**TASKS TO CARRY OUT:**
1. In the cabin crew regulations extract, rewrite the passage from "Subregulation 133.435(1) provides" to "133.435(1) is an offence of strict liability.", renaming "rotorcraft" as "helicopter".
2. Answer these questions from the cabin crew regulations extract:
(a) Which regulation is headed "Minimum age"?
(b) Which subregulation sets out the English language proficiency requirement?
(c) What is the heading of Regulation 133.445?
3. Pick up the cabin crew regulations extract after its final sentence and continue it.
-- PAGE EXTRACT follows --
Subregulation 133.430(2) provides that an offence relating to the contravention of subregulation 133.430(1) is an offence of strict liability.

Regulation 133.435 - Minimum age

Subregulation 133.435(1) provides the circumstances, related to the minimum age of cabin crew, where the operator of a rotorcraft contravenes this subregulation.

Subregulation 133.435(2) provides that an offence relating to the contravention of subregulation 133.435(1) is an offence of strict liability.

Regulation 133.440 - English proficiency

Subregulation 133.440(1) provides the circumstances, related to the English language proficiency of cabin crew, where the operator of a rotorcraft contravenes this subregulation.

Subregulation 133.440(2) provides, for the purpose of avoiding a contravention of subregulation 133.440(1), the English language proficiency requirement.

Subregulation 133.440(3) provides that an offence relating to the contravention of subregulation 133.440(1) is an offence of strict liability.

Regulation 133.445 - Assignment to duty as senior cabin crew member

Subregulation 133.445(1) provides the circumstances, related to assignment of a senior cabin crew member for a flight, where the operator of a rotorcraft contravenes this subregulation.

Subregulation 133.445(2) provides that an offence relating to the contravention of subregulation 133.445(1) is an offence of strict liability.

Regulation 133.450 - Training and checking requirements for senior cabin crew member

Subregulation 133.450(1) provides the circumstances, related to the training checking requirements for senior cabin crew members, where the operator of a rotorcraft contravenes this subregulation.
-- PAGE EXTRACT concluded --
-- SUPPLIED RECORDS follows --
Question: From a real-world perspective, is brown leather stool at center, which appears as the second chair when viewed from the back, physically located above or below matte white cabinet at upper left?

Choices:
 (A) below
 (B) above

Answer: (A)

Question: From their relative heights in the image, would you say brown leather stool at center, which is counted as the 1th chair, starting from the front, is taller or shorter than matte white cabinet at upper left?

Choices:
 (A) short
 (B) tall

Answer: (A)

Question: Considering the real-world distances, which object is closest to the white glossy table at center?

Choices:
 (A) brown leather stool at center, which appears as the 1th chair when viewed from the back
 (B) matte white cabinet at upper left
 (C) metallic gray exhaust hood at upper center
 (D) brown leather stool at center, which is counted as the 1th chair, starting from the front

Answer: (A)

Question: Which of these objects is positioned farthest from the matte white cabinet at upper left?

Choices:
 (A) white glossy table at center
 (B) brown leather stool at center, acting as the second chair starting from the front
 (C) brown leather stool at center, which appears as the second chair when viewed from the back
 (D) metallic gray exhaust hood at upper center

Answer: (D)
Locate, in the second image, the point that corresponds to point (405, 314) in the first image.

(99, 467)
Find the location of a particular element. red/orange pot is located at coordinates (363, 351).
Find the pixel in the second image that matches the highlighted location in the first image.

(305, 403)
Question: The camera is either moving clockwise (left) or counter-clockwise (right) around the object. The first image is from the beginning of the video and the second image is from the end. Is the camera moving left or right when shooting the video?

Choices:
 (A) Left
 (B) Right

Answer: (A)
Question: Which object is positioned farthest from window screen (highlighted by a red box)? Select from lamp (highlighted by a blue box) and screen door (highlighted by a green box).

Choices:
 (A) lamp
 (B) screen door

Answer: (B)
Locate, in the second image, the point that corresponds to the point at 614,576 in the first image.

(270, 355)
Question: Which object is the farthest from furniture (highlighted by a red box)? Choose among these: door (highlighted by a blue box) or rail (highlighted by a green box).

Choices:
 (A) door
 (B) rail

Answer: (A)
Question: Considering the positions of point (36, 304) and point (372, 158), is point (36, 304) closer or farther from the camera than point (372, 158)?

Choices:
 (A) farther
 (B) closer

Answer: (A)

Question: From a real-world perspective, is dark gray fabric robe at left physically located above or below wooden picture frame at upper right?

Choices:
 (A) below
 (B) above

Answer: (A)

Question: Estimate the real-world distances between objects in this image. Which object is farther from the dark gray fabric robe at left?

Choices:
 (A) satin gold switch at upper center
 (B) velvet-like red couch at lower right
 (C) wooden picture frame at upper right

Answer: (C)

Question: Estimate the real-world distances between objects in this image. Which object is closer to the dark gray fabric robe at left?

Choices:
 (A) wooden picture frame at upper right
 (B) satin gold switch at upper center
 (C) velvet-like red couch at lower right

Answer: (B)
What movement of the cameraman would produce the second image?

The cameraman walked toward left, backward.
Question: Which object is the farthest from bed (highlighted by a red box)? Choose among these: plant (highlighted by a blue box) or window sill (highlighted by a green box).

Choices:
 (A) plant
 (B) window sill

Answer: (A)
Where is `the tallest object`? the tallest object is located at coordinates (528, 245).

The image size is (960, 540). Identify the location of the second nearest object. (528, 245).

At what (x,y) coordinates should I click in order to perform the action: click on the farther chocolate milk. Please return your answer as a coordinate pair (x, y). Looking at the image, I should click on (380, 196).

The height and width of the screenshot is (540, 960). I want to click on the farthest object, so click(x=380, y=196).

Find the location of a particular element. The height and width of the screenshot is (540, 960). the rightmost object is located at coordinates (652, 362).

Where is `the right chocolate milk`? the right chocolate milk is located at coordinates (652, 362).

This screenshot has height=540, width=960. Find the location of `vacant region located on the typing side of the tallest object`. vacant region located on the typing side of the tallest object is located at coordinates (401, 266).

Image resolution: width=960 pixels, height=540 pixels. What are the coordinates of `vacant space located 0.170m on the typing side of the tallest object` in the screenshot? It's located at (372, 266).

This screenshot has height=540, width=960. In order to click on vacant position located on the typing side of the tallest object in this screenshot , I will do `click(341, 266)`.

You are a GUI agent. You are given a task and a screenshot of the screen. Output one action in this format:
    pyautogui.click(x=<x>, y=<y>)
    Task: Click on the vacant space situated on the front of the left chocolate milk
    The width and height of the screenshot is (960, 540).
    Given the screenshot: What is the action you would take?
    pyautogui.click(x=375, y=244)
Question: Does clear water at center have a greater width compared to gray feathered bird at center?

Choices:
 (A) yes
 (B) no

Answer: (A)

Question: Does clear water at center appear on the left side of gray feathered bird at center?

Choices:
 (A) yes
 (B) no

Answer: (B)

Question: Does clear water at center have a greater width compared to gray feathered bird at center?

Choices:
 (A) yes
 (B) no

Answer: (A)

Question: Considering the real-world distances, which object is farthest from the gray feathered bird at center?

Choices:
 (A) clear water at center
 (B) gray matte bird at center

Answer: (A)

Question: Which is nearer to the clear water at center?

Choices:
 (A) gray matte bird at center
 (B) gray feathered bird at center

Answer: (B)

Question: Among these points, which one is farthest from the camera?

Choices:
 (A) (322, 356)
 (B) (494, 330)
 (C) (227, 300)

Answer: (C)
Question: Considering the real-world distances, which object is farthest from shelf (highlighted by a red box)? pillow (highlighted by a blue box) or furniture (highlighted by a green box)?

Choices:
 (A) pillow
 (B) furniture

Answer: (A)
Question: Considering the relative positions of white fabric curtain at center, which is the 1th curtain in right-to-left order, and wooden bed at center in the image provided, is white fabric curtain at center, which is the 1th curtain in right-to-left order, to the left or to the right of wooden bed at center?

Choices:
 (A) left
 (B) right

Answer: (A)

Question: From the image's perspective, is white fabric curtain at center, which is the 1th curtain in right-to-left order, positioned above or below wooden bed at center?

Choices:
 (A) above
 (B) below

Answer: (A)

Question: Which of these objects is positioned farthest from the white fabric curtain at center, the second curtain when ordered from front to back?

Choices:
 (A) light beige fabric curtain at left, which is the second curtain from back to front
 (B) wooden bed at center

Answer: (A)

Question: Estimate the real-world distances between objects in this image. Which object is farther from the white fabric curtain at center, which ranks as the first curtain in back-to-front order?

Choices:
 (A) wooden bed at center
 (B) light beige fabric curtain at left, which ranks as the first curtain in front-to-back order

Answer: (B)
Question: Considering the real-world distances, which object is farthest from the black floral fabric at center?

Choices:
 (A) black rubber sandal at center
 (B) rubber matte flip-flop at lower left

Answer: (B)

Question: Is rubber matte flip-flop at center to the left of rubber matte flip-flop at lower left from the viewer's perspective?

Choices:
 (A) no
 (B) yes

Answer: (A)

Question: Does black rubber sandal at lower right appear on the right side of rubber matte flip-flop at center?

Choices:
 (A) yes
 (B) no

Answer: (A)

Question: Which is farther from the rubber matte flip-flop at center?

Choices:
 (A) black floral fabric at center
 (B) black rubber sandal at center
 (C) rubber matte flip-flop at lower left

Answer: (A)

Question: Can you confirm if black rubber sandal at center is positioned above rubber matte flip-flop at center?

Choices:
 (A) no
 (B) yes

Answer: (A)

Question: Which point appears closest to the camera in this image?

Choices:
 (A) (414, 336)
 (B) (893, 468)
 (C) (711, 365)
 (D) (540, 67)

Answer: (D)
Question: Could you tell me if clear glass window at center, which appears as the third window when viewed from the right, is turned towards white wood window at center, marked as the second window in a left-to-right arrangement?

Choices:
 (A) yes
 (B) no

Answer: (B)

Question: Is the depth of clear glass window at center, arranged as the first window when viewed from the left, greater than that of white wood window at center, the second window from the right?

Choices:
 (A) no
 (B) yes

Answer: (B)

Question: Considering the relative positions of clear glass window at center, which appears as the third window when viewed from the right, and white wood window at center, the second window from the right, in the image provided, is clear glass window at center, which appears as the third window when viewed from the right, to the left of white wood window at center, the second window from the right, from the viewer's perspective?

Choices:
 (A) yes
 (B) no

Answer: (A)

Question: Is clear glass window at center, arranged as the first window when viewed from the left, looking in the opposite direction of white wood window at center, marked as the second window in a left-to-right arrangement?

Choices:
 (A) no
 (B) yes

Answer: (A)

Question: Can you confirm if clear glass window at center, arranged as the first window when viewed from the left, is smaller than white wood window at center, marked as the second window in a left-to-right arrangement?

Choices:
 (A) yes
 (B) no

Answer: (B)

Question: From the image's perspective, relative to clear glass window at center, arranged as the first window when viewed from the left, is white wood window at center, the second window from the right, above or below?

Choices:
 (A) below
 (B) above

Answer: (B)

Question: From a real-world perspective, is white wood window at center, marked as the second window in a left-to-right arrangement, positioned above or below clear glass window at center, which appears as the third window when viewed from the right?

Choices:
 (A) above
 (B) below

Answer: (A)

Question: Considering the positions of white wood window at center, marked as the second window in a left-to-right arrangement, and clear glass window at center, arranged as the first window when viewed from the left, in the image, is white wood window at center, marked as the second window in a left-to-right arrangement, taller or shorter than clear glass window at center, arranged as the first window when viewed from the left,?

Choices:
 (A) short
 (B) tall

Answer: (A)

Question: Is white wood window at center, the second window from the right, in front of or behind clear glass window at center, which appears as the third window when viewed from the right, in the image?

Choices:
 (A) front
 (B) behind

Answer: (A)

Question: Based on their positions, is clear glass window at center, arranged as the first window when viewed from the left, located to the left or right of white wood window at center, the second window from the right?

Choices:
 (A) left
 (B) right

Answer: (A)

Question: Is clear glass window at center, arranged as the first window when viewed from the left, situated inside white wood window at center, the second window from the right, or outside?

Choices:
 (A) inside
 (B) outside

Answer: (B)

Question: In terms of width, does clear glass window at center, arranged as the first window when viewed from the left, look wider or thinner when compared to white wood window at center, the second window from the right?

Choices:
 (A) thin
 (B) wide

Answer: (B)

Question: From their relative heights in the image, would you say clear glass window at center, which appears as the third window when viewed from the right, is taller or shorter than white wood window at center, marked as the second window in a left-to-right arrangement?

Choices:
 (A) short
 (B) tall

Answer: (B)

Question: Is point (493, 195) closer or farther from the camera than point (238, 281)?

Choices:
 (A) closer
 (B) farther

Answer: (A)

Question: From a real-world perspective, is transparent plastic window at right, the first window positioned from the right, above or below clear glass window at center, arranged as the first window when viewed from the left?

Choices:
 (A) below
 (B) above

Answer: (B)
-- SUPPLIED RECORDS concluded --
**ANSWERS IN ORDER:**
1.
Subregulation 133.435(1) provides the circumstances, related to the minimum age of cabin crew, where the operator of a helicopter contravenes this subregulation.

Subregulation 133.435(2) provides that an offence relating to the contravention of subregulation 133.435(1) is an offence of strict liability.

2.
(a) Regulation 133.435
(b) Subregulation 133.440(2)
(c) Assignment to duty as senior cabin crew member

3.
Subregulation 133.450(2) provides that an offence relating to the contravention of subregulation 133.450(1) is an offence of strict liability.

Division 133.P.2--Air crew

Regulation 133.455 - Training and checking

Subregulation 133.455(1) provides the circumstances, related to training and checking requirements for air crew carried on a flight, where the operator of a rotorcraft contravenes this subregulation.

Subregulation 133.455(2) provides requirements that the Part 133 MOS may prescribe for the purpose of avoiding a contravention of subregulation 133.455(1).

Subregulation 133.455(3) provides that an offence relating to the contravention of subregulation 133.455(1) is an offence of strict liability.

Regulation 133.460 - Competence

Subregulation 133.460(1) provides the circumstances, related to the competence of air crew carried on a flight, where the operator of a rotorcraft contravenes this subregulation.

Subregulation 133.460(2) provides that an offence relating to the contravention of subregulation 133.460(1) is an offence of strict liability.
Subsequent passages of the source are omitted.